6. Succession in Plants:
   • Hydrarch Succession: Starts in wet areas (e.g., ponds, lakes) and progresses towards mesic (medium water) conditions. Stages: Phytoplankton -> Submerged plants -> Submerged-free floating plants -> Reed-swamp -> Marsh-meadow -> Scrub -> Forest (climax).
   • Xerarch Succession: Starts in dry areas (e.g., bare rock) and progresses towards mesic conditions. Stages: Lichens (pioneers) -> Mosses -> Annual grasses -> Perennial grasses -> Shrubs -> Forest (climax).
   • Note: Both hydrarch and xerarch succession lead to mesic climax communities (forests, grasslands depending on climate).

Ecosystem Services

The products and processes of ecosystems that benefit humans. Robert Constanza and colleagues tried to put price tags on nature's life-support services.

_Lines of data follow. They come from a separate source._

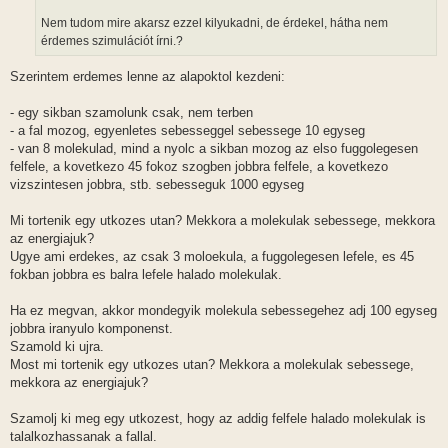
Nem tudom mire akarsz ezzel kilyukadni, de érdekel, hátha nem
érdemes szimulációt írni.?
Szerintem erdemes lenne az alapoktol kezdeni:
- egy sikban szamolunk csak, nem terben
- a fal mozog, egyenletes sebesseggel sebessege 10 egyseg
- van 8 molekulad, mind a nyolc a sikban mozog az elso fuggolegesen
felfele, a kovetkezo 45 fokoz szogben jobbra felfele, a kovetkezo
vizszintesen jobbra, stb. sebesseguk 1000 egyseg
Mi tortenik egy utkozes utan? Mekkora a molekulak sebessege, mekkora
az energiajuk?
Ugye ami erdekes, az csak 3 moloekula, a fuggolegesen lefele, es 45
fokban jobbra es balra lefele halado molekulak.
Ha ez megvan, akkor mondegyik molekula sebessegehez adj 100 egyseg
jobbra iranyulo komponenst.
Szamold ki ujra.
Most mi tortenik egy utkozes utan? Mekkora a molekulak sebessege,
mekkora az energiajuk?
Szamolj ki meg egy utkozest, hogy az addig felfele halado molekulak is
talalkozhassanak a fallal.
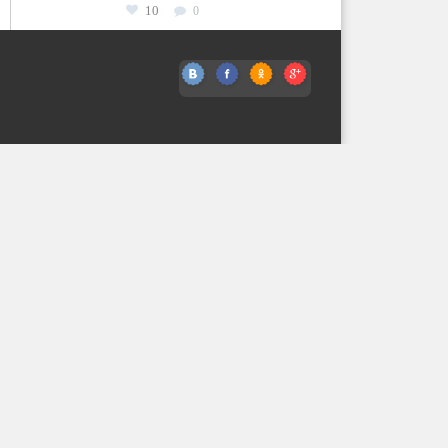
10
0
Куда пойти вечером в
Ессентуках? ТОП мест
для отдыха и
развлечений
6
0
МЫ В ВК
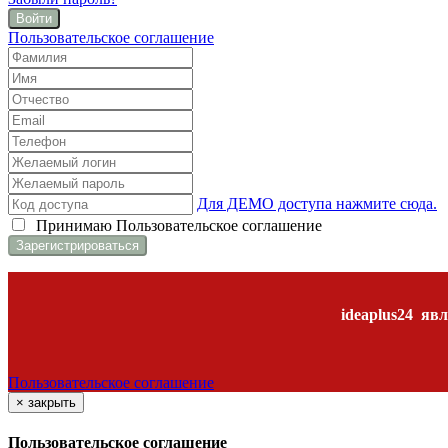
Войти
Пользовательское соглашение
Для ДЕМО доступа нажмите сюда.
Принимаю
Пользовательское соглашение
ideaplus24
явл
Пользовательское соглашение
×
закрыть
Пользовательское соглашение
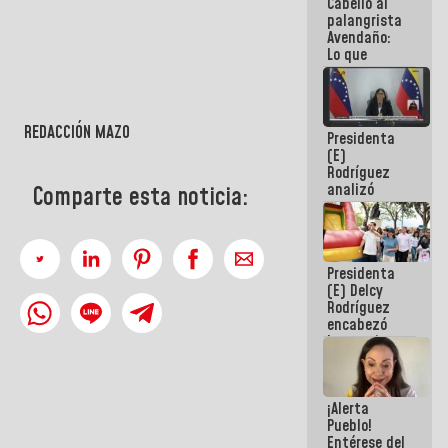
Cabello al
de la
palangrista
República
Avendaño:
Lo que
vayas a
escribir
hazlo hoy
por que no
REDACCIÓN MAZO
Presidenta
sabemos si
(E)
la semana
Rodríguez
que viene
analizó
hay
Comparte esta noticia:
junto a
programa
gobernadores
planes de
recuperación
Presidenta
del Sistema
(E) Delcy
Eléctrico
Rodríguez
Nacional
encabezó
lanzamiento
del Plan
Nacional de
Recreación
¡Alerta
Vacacional
Pueblo!
Entérese del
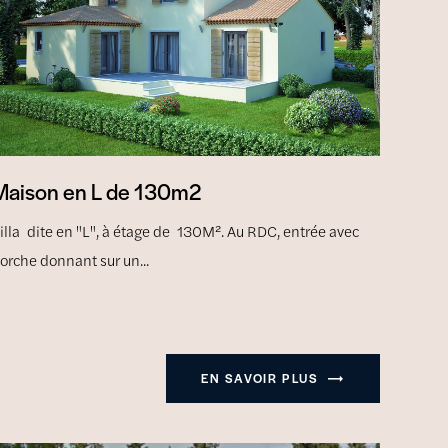
Maison en L de 130m2
illa dite en "L", à étage de 130M². Au RDC, entrée avec
orche donnant sur un...
EN SAVOIR PLUS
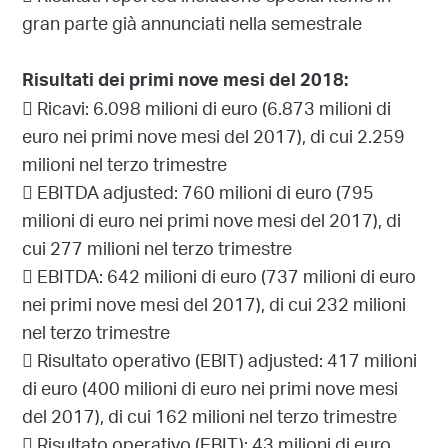
gran parte già annunciati nella semestrale
Risultati dei primi nove mesi del 2018:
 Ricavi: 6.098 milioni di euro (6.873 milioni di
euro nei primi nove mesi del 2017), di cui 2.259
milioni nel terzo trimestre
 EBITDA adjusted: 760 milioni di euro (795
milioni di euro nei primi nove mesi del 2017), di
cui 277 milioni nel terzo trimestre
 EBITDA: 642 milioni di euro (737 milioni di euro
nei primi nove mesi del 2017), di cui 232 milioni
nel terzo trimestre
 Risultato operativo (EBIT) adjusted: 417 milioni
di euro (400 milioni di euro nei primi nove mesi
del 2017), di cui 162 milioni nel terzo trimestre
 Risultato operativo (EBIT): 43 milioni di euro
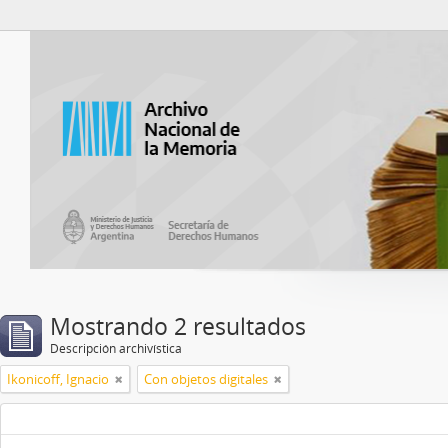
Catalogo del ANM
Mostrando 2 resultados
Descripción archivística
Ikonicoff, Ignacio
Con objetos digitales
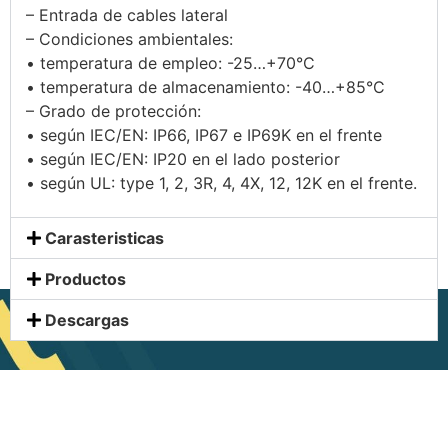
– Entrada de cables lateral
– Condiciones ambientales:
• temperatura de empleo: -25…+70°C
• temperatura de almacenamiento: -40…+85°C
– Grado de protección:
• según IEC/EN: IP66, IP67 e IP69K en el frente
• según IEC/EN: IP20 en el lado posterior
• según UL: type 1, 2, 3R, 4, 4X, 12, 12K en el frente.
Carasteristicas
Productos
Descargas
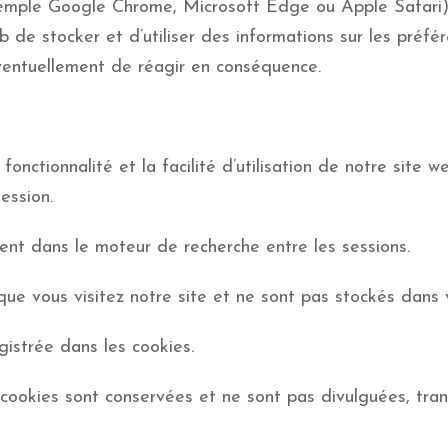
exemple Google Chrome, Microsoft Edge ou Apple Safari)
 de stocker et d’utiliser des informations sur les préfére
 éventuellement de réagir en conséquence.
 fonctionnalité et la facilité d’utilisation de notre site 
ession.
tent dans le moteur de recherche entre les sessions.
que vous visitez notre site et ne sont pas stockés dans 
gistrée dans les cookies.
s cookies sont conservées et ne sont pas divulguées, tra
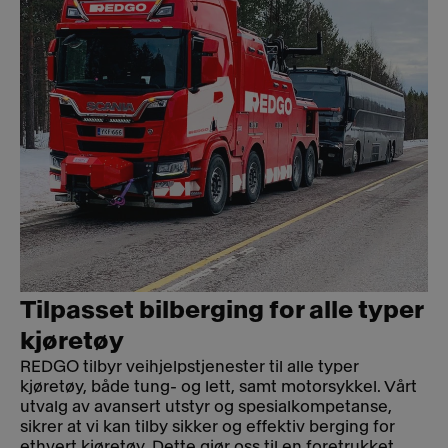
Tilpasset bilberging for alle typer
kjøretøy
REDGO tilbyr veihjelpstjenester til alle typer
kjøretøy, både tung- og lett, samt motorsykkel. Vårt
utvalg av avansert utstyr og spesialkompetanse,
sikrer at vi kan tilby sikker og effektiv berging for
ethvert kjøretøy. Dette gjør oss til en foretrukket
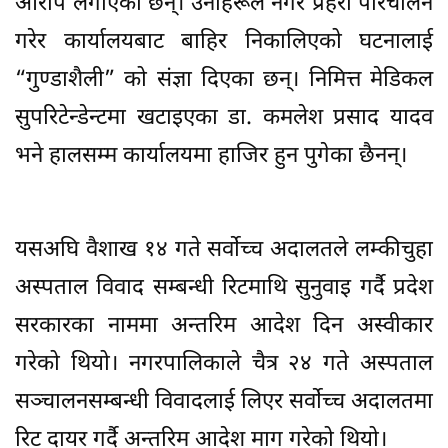
आरोप लगाएका छन्। उनीहरूले नगर प्रहरी परिचालन
गरेर कार्यालयबाट बाहिर निकालिएको घटनालाई
“गुण्डाशैली” को संज्ञा दिएका छन्। निमित्त मेडिकल
सुपरिटेन्डेन्टमा खटाइएका डा. कमलेश प्रसाद यादव
भने हालसम्म कार्यालयमा हाजिर हुन पुगेका छैनन्।
यसअघि वैशाख १४ गते सर्वोच्च अदालतले लम्कीचुहा
अस्पताल विवाद सम्बन्धी रिटमाथि सुनुवाइ गर्दै प्रदेश
सरकारका नाममा अन्तरिम आदेश दिन अस्वीकार
गरेको थियो। नगरपालिकाले चैत्र २४ गते अस्पताल
सञ्चालनसम्बन्धी विवादलाई लिएर सर्वोच्च अदालतमा
रिट दायर गर्दै अन्तरिम आदेश माग गरेको थियो।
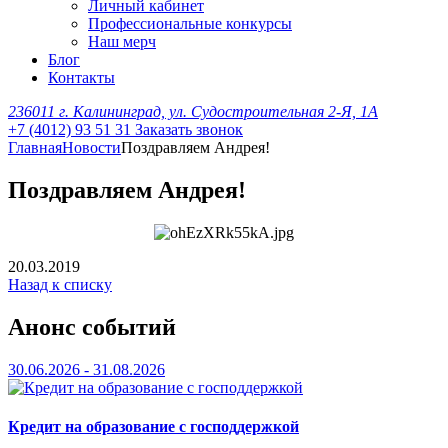
Личный кабинет
Профессиональные конкурсы
Наш мерч
Блог
Контакты
236011 г. Калининград, ул. Судостроительная 2-Я, 1А
+7 (4012) 93 51 31
Заказать звонок
Главная
Новости
Поздравляем Андрея!
Поздравляем Андрея!
20.03.2019
Назад к списку
Анонс событий
30.06.2026 - 31.08.2026
Кредит на образование с господдержкой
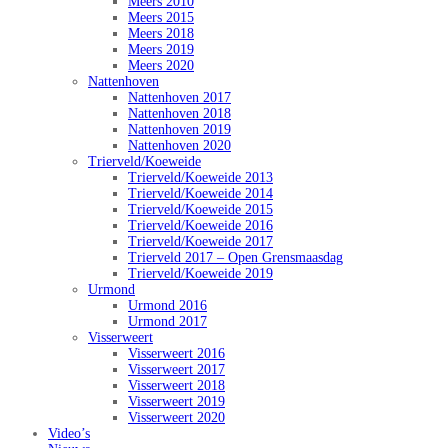
Meers 2010
Meers 2015
Meers 2018
Meers 2019
Meers 2020
Nattenhoven
Nattenhoven 2017
Nattenhoven 2018
Nattenhoven 2019
Nattenhoven 2020
Trierveld/Koeweide
Trierveld/Koeweide 2013
Trierveld/Koeweide 2014
Trierveld/Koeweide 2015
Trierveld/Koeweide 2016
Trierveld/Koeweide 2017
Trierveld 2017 – Open Grensmaasdag
Trierveld/Koeweide 2019
Urmond
Urmond 2016
Urmond 2017
Visserweert
Visserweert 2016
Visserweert 2017
Visserweert 2018
Visserweert 2019
Visserweert 2020
Video’s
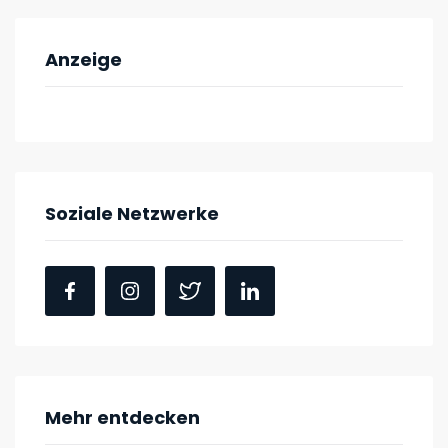
Anzeige
Soziale Netzwerke
Mehr entdecken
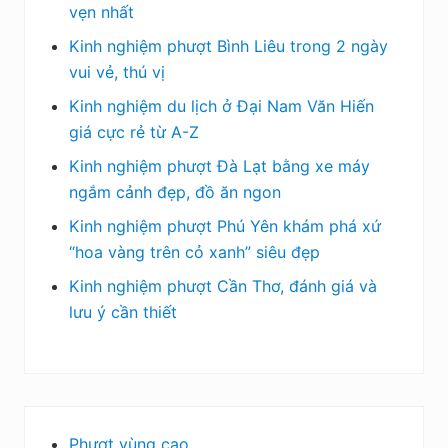
vẹn nhất
Kinh nghiệm phượt Bình Liêu trong 2 ngày
vui vẻ, thú vị
Kinh nghiệm du lịch ở Đại Nam Văn Hiến
giá cực rẻ từ A-Z
Kinh nghiệm phượt Đà Lạt bằng xe máy
ngắm cảnh đẹp, đồ ăn ngon
Kinh nghiệm phượt Phú Yên khám phá xứ
“hoa vàng trên cỏ xanh” siêu đẹp
Kinh nghiệm phượt Cần Thơ, đánh giá và
lưu ý cần thiết
Phượt vùng cao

Examples include:

• Purification of air and water
• Mitigation of droughts and floods
• Nutrient cycling
• Generation of fertile soils
• Providing wildlife habitat
• Pollination of crops
• Climate regulation (e.g., carbon storage)
• Aesthetic, cultural, and spiritual values

Multiple Choice Questions (MCQs)

1. Net Primary Productivity (NPP) is given by the equation:
   a) NPP = GPP + R
   b) NPP = GPP / R
   c) NPP = GPP - R
   d) NPP = R - GPP
   Answer: c) NPP = GPP - R

2. Which step in the decomposition process involves the enzymatic degradation of detritus into simpler inorganic substances by microbes?
   a) Fragmentation
   b) Leaching
   c) Catabolism
   d) Humification
   Answer: c) Catabolism

3. According to Lindeman's Ten Percent Law, approximately what percentage of energy is transferred from one trophic level to the next?
   a) 1%
   b) 10%
   c) 50%
   d) 100%
   Answer: b) 10%

4. Which ecological pyramid can never be inverted?
   a) Pyramid of Numbers
   b) Pyramid of Biomass
   c) Pyramid of Energy
   d) Both a and b
   Answer: c) Pyramid of Energy

5. The main reservoir for the phosphorus cycle is:
   a) Atmosphere
   b) Oceans
   c) Rocks
   d) Living organisms
   Answer: c) Rocks

6. Which of the following biogeochemical cycles is primarily sedimentary?
   a) Carbon cycle
   b) Nitrogen cycle
   c) Phosphorus cycle
   d) Water cycle
   Answer: c) Phosphorus cycle

7. The first organisms to colonise a bare rock during primary succession are typically:
   a) Mosses
   b) Grasses
   c) Lichens
   d) Shrubs
   Answer: c) Lichens

8. The Detritus Food Chain (DFC) begins with:
   a) Green plants
   b) Sunlight
   c) Dead organic matter
   d) Primary consumers
   Answer: c) Dead organic matter

9. The vertical distribution of different species occupying different levels in a forest is called:
   a) Stratification
   b) Succession
   c) Trophic structure
   d) Species composition
   Answer: a) Stratification

10. Which of the following represents an ecosystem service?
    a) Production of timber
    b) Pollination of crops
    c) Cycling of nutrients
    d) All of the above
    Answer: d) All of the above

Study these notes carefully. Focus on definitions, processes, examples, and the interconnections between different ecosystem components and functions. Understanding these fundamentals is key for tackling questions in competitive exams. Good luck!